YOUR OBJECTIVE
All entries are to be transcribed verbatim, but images are not carried over.

DATA TO USE
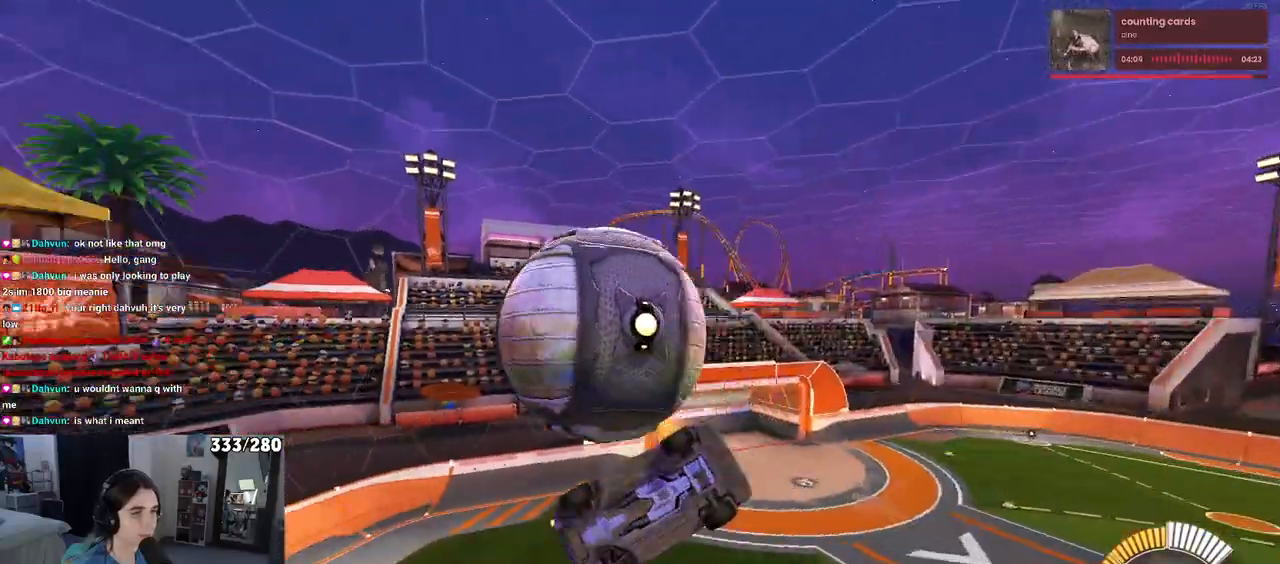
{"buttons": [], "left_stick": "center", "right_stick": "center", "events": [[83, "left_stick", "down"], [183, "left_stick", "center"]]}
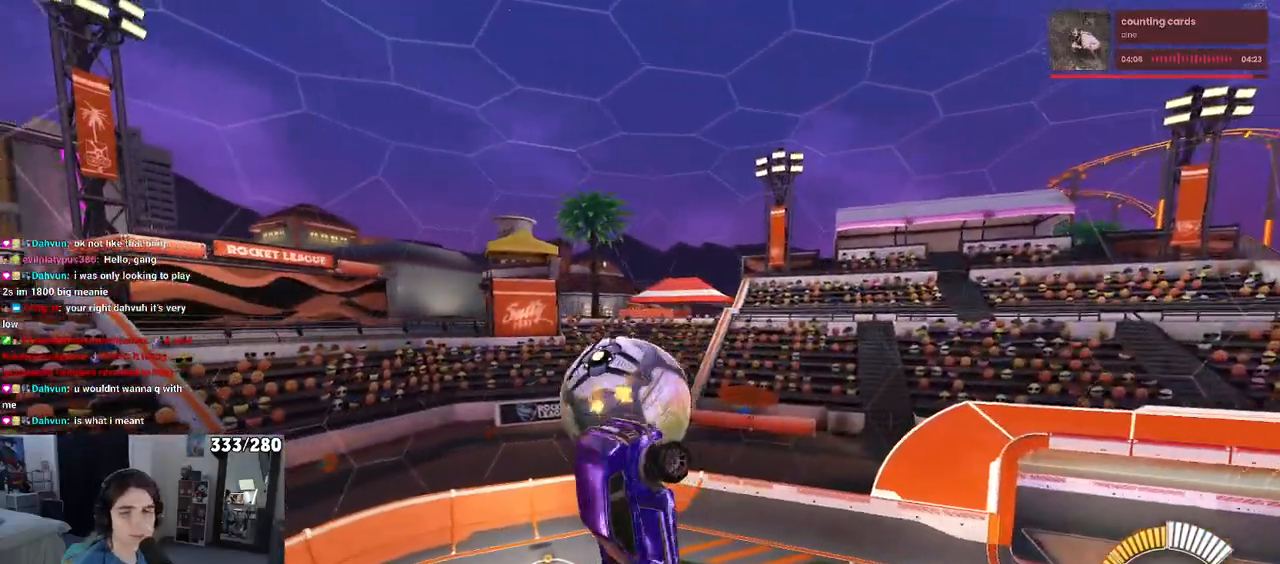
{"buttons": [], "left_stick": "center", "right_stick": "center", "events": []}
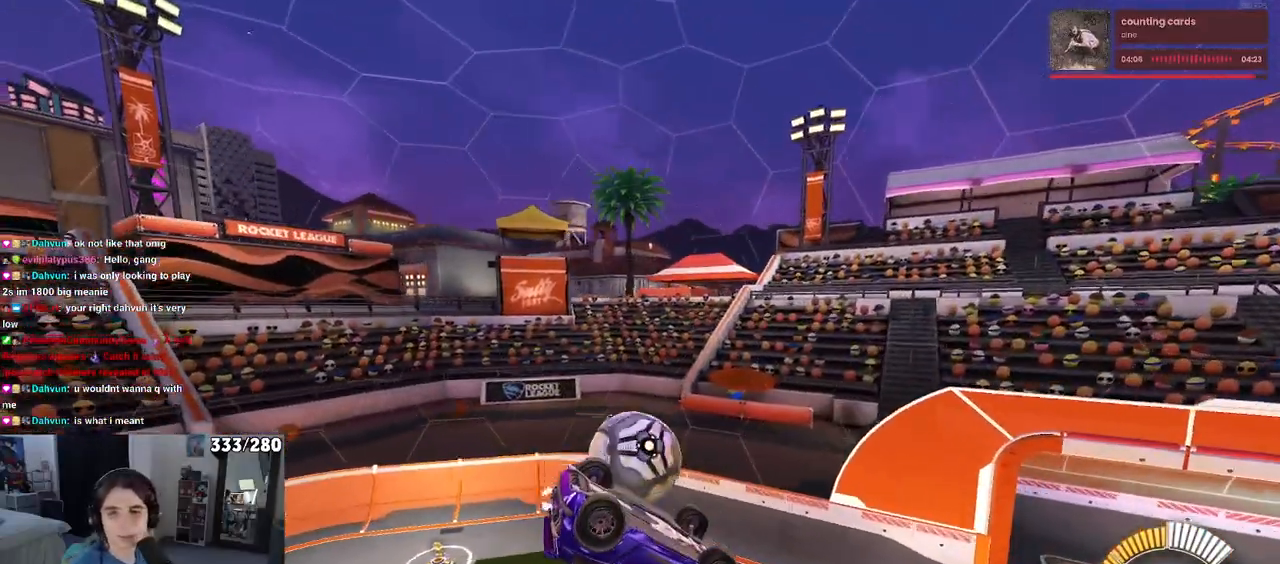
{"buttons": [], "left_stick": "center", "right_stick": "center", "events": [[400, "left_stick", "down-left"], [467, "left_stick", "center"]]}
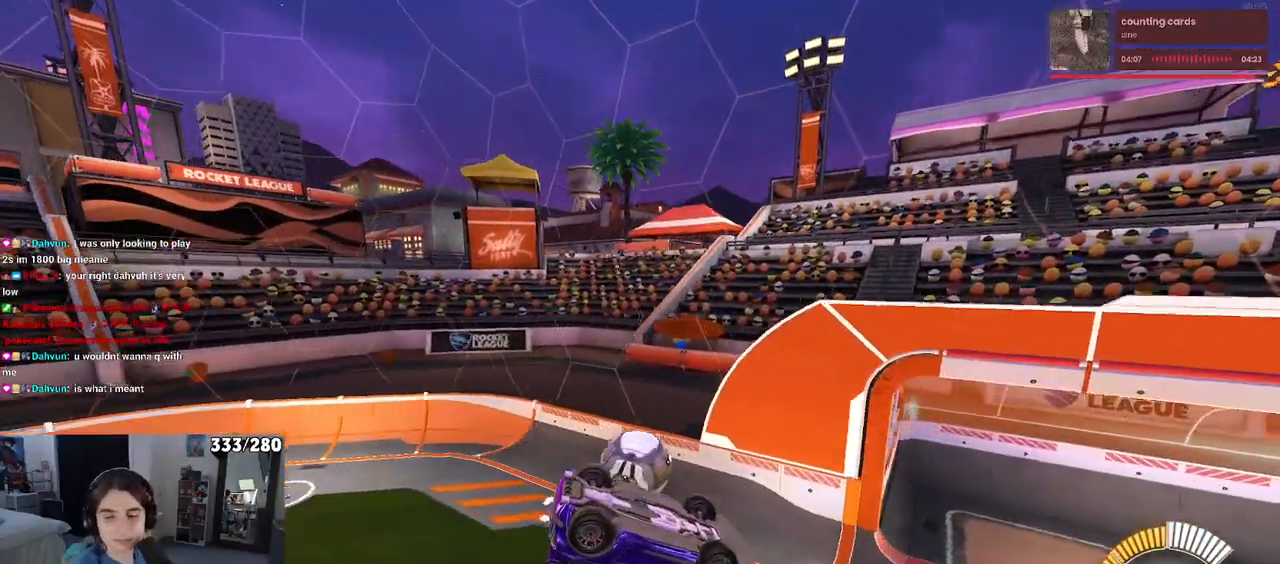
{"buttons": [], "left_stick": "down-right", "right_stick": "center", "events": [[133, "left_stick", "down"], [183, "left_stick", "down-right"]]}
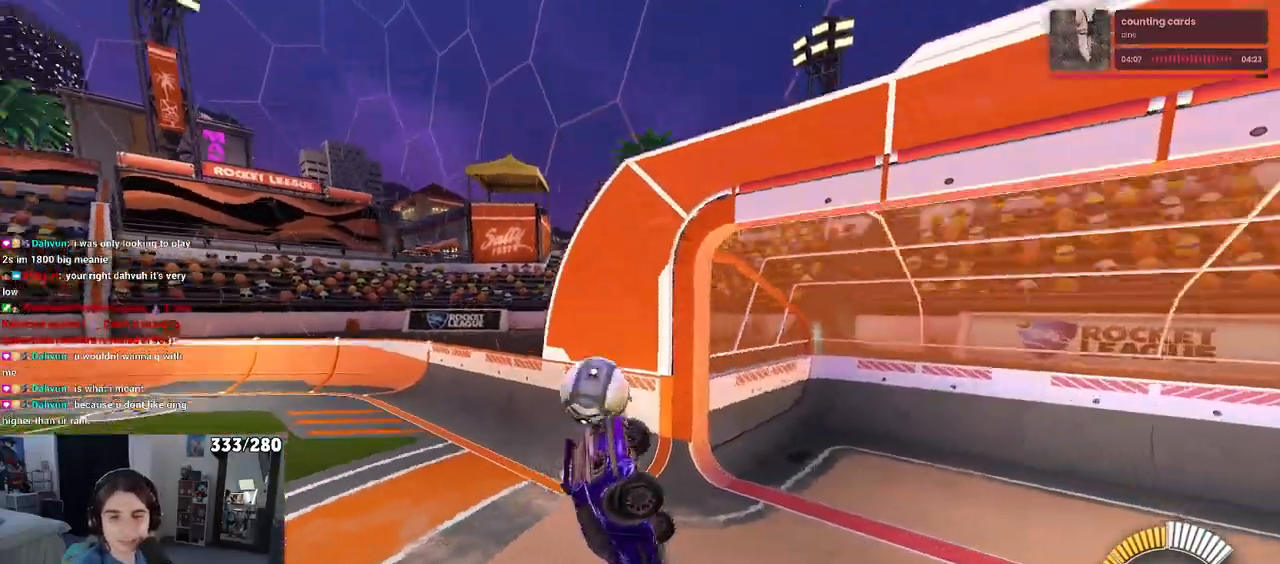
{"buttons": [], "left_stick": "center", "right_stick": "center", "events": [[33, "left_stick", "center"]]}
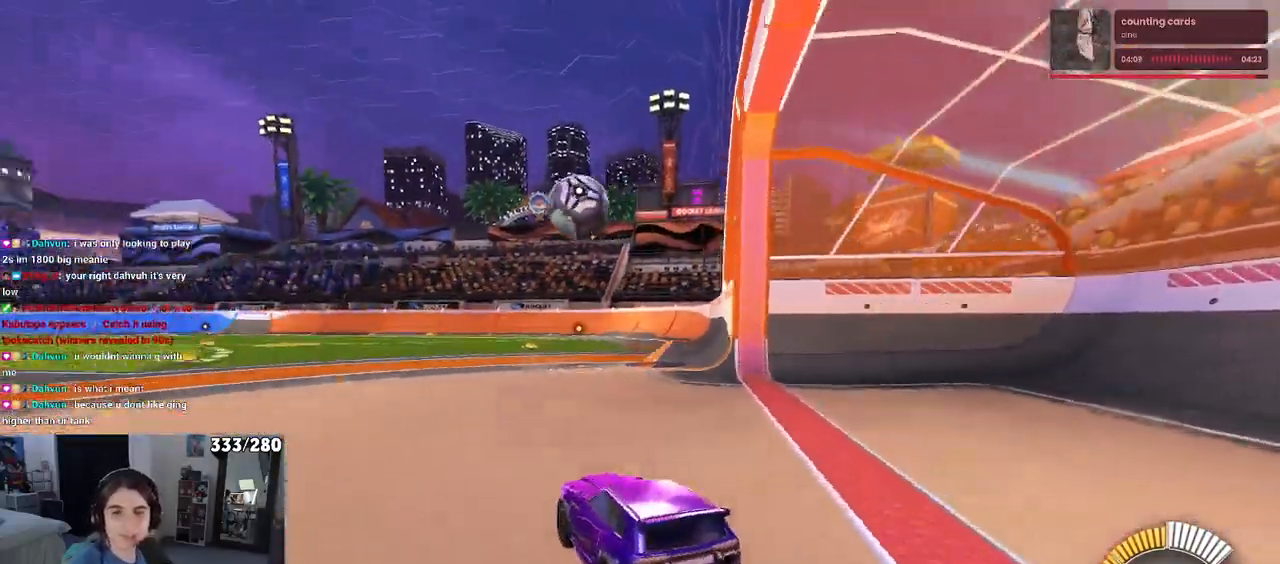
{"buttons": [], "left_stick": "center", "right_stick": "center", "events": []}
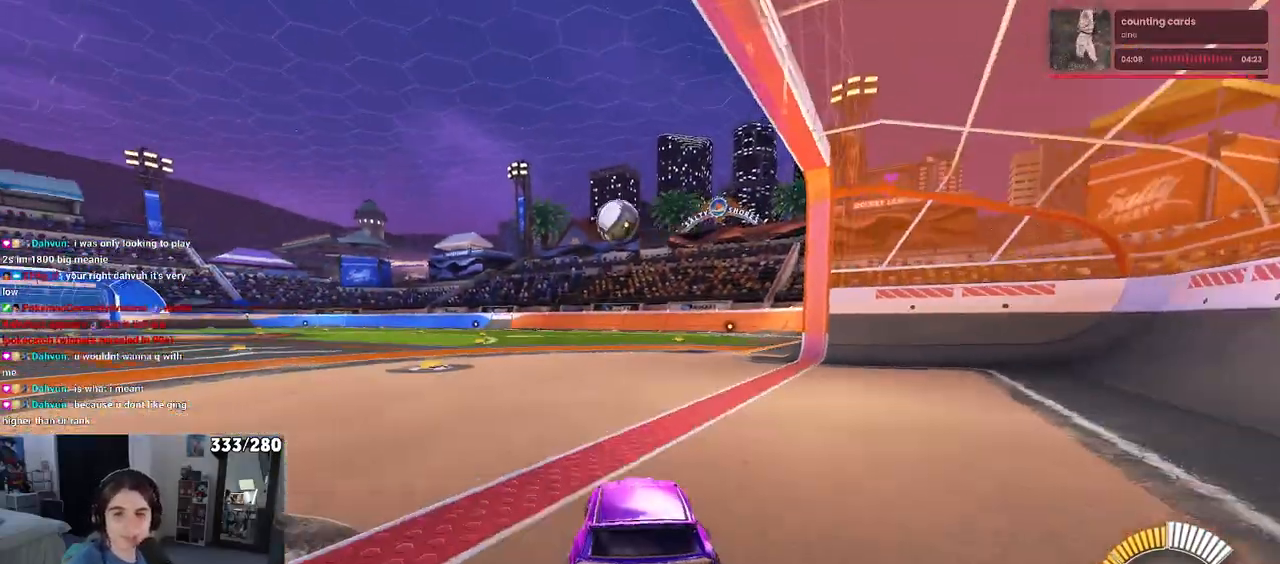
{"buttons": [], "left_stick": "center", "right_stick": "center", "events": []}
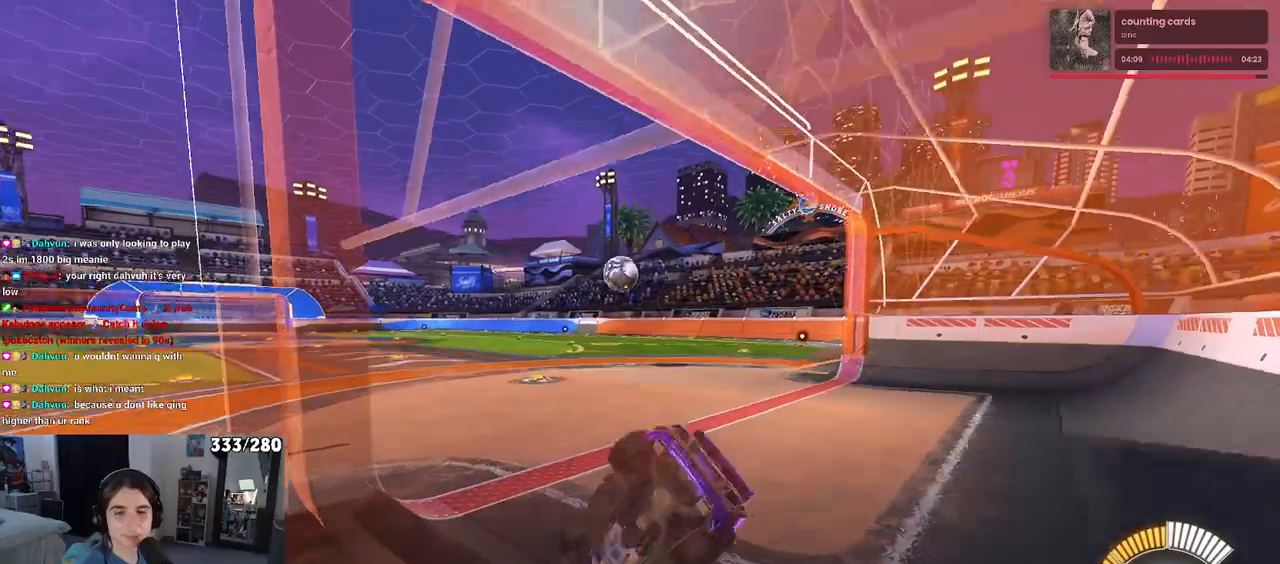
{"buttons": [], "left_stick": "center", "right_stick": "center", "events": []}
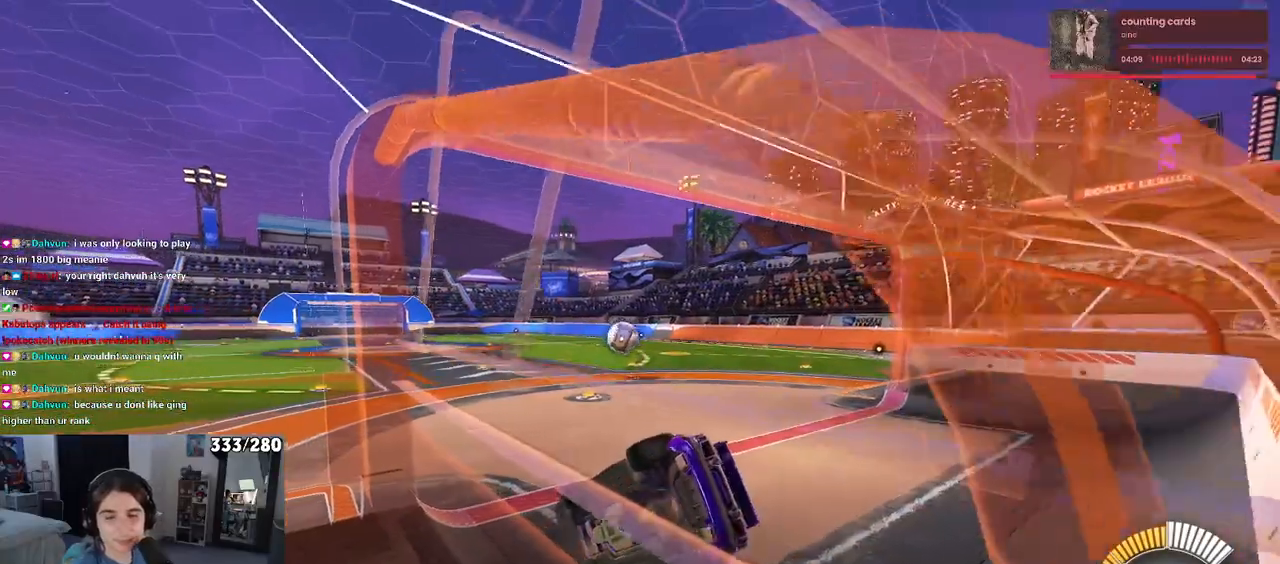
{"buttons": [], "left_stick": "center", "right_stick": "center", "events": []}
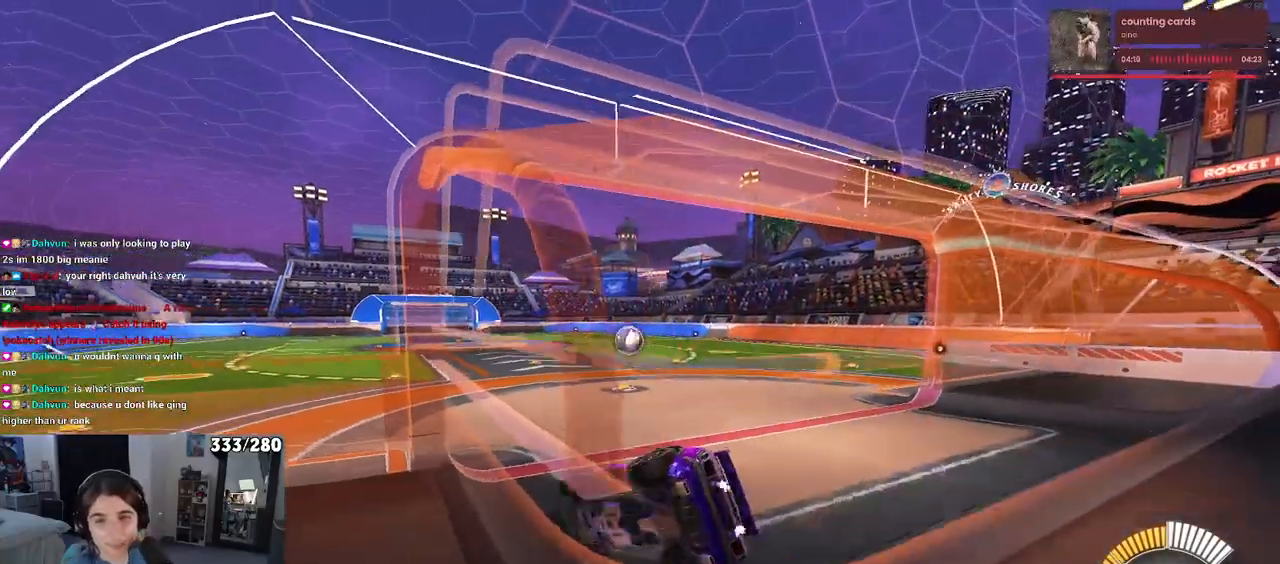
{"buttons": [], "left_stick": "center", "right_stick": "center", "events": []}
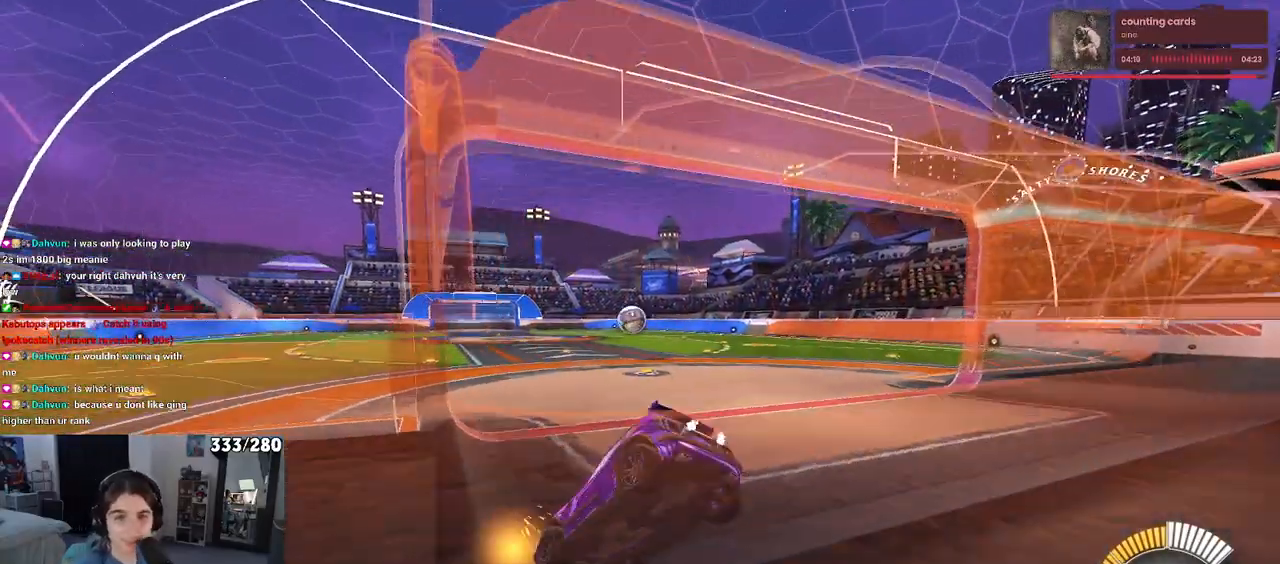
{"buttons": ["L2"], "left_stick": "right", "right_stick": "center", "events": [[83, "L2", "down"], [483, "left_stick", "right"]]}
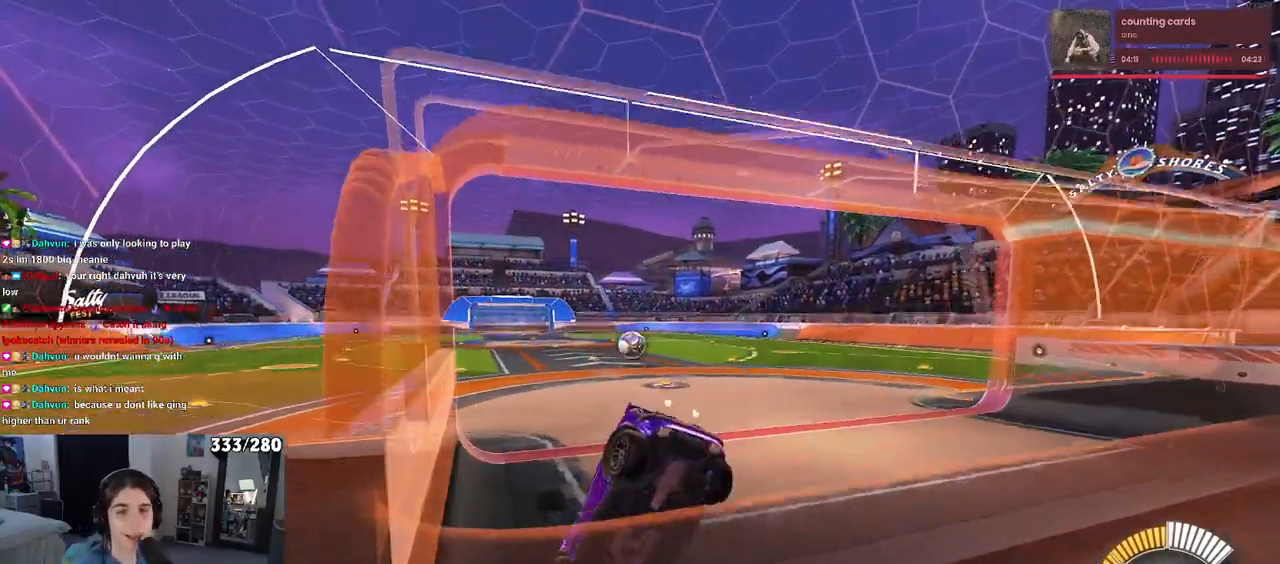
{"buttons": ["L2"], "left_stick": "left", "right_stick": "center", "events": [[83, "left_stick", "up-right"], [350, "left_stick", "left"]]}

TASK OUTPUT
{"buttons": [], "left_stick": "center", "right_stick": "center", "events": [[83, "left_stick", "down"], [183, "left_stick", "center"]]}
{"buttons": [], "left_stick": "center", "right_stick": "center", "events": []}
{"buttons": [], "left_stick": "center", "right_stick": "center", "events": [[400, "left_stick", "down-left"], [467, "left_stick", "center"]]}
{"buttons": [], "left_stick": "down-right", "right_stick": "center", "events": [[133, "left_stick", "down"], [183, "left_stick", "down-right"]]}
{"buttons": [], "left_stick": "center", "right_stick": "center", "events": [[33, "left_stick", "center"]]}
{"buttons": [], "left_stick": "center", "right_stick": "center", "events": []}
{"buttons": [], "left_stick": "center", "right_stick": "center", "events": []}
{"buttons": [], "left_stick": "center", "right_stick": "center", "events": []}
{"buttons": [], "left_stick": "center", "right_stick": "center", "events": []}
{"buttons": [], "left_stick": "center", "right_stick": "center", "events": []}
{"buttons": ["L2"], "left_stick": "right", "right_stick": "center", "events": [[83, "L2", "down"], [483, "left_stick", "right"]]}
{"buttons": ["L2"], "left_stick": "left", "right_stick": "center", "events": [[83, "left_stick", "up-right"], [350, "left_stick", "left"]]}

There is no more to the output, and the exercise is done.